She then appeared in front of me again, popping up with a boioioinnnng sound with no prior trace, and resumed paying for her stuff. This constituted a minor athletic feat, equivalent to perfectly executing the Fosbury Flop.
Orthodox Judaism, like Christianity and Islam and many other religions, is clearly incredibly repressive. These women have to cover their hair, are generally discouraged from holding jobs, and I presume were never able to back that ass up on the dance floor.
I think the woman was acting out. Amusing herself. Living dangerously at the 99 Cent Store. I would have been uncomfortable pulling her same maneuvers, and I am not forbidden to touch strangers.

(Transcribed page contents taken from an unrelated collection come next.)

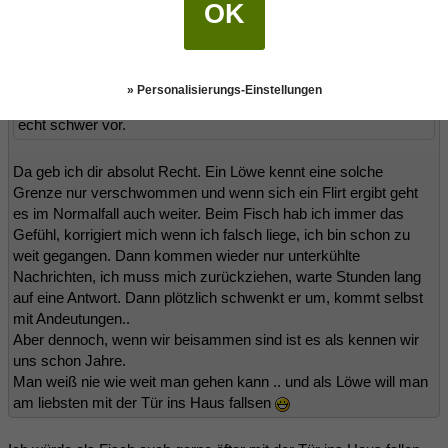
OK
glaube ich :-)
Es ist schwierig den Bereich zwischen etwas leicht zu fordern
bzw. einen GFisch aus der Reserve zu locken und "unter
» Personalisierungs-Einstellungen
Druck setzen". Also gerade für nen Löwen stelle ich mir das
echt schwer vor.
Da geb ich dir absolut Recht. Ein Löwe kennt eine solche
Grenze nur verschwommen und wenn sich ein Flirt ergibt geht
es im Normalfall auch weiter. Beim Fisch hab ich immer das
Gefühl, korrigiert mich wenn ich falsch liege, ich bin schon zu
weit gegangen. Dann kommen wieder nur unterkühlte
Nachrichten, ich muss mich zurückziehen, warte Stunden lang
auf eine Antwort. Dann plötzlich schwenkt er um, kommt selbst
mit Andeutungen..
Aber dennoch, wenn wir beisammen sind ist es als kennen wir
uns schon Jahre.
Man weiß nie wie weit man gehen kann .. und als Löwe will man
am liebsten mit der Tür ins Haus fallsen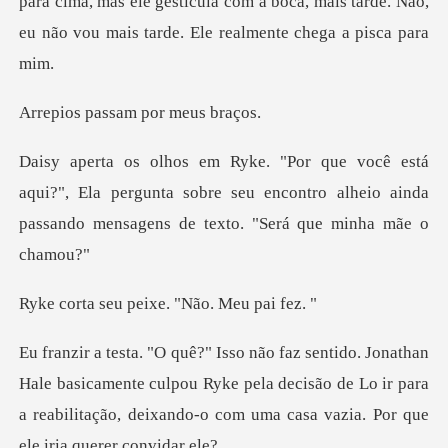
ra cima, mas ele gesticula com a boca, mais tarde. Não,
eu
assam por
?", Ela pergunta sobre seu encontro alheio ainda
passa
peixe. "Não.
asicamente culpou Ryke pela decisão de Lo ir para
a reabilitação,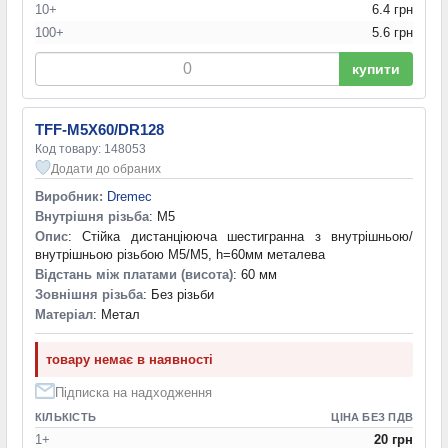
10+
6.4 грн
45 мм
(5)
100+
5.6 грн
50 мм
(3)
60 мм
(1)
купити
65 мм
(1)
70 мм
(1)
TFF-M5X60/DR128
Код товару: 148053
Додати до обраних
Виробник:
Dremec
Внутрішня різьба
: M5
Опис
: Стійка дистанціююча шестигранна з внутрішньою/
внутрішньою різьбою M5/M5, h=60мм металева
Відстань між платами (висота)
: 60 мм
Зовнішня різьба
: Без різьби
Матеріал
: Метал
товару немає в наявності
Підписка на надходження
КІЛЬКІСТЬ
ЦІНА БЕЗ ПДВ
1+
20 грн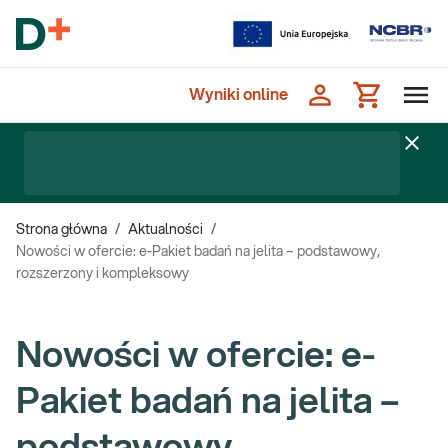
Wyniki online
Strona główna
/
Aktualności
/
Nowości w ofercie: e-Pakiet badań na jelita – podstawowy,
rozszerzony i kompleksowy
Nowości w ofercie: e-
Pakiet badań na jelita –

Were this a game of Operation she wouldn’t have sounded the buzzer once, but you can only have so many close calls when you’re out there on the edge.
There are plenty of studies showing how people need to be touched a certain amount of times per day in order to maintain their psychological health. This is in part why solitary confinement is so devastating.
Now, I am not trying to be presumptuous, and this woman probably has physical contact with her family and friends, but maybe she’s always wondered what it would be like to tango with the gentile she had a crush on back in hebrew school, the guy who delivered the water maybe.
Maybe as she nears menopause she wonders about her choices, as anyone who has been indoctrinated into a rigorously restrictive religious sect might.
Maybe she thinks about these things, and the most exciting part of her day are the narrow misses in the aisle at the 99 Cent Store, going back to get the items she pretended to forget.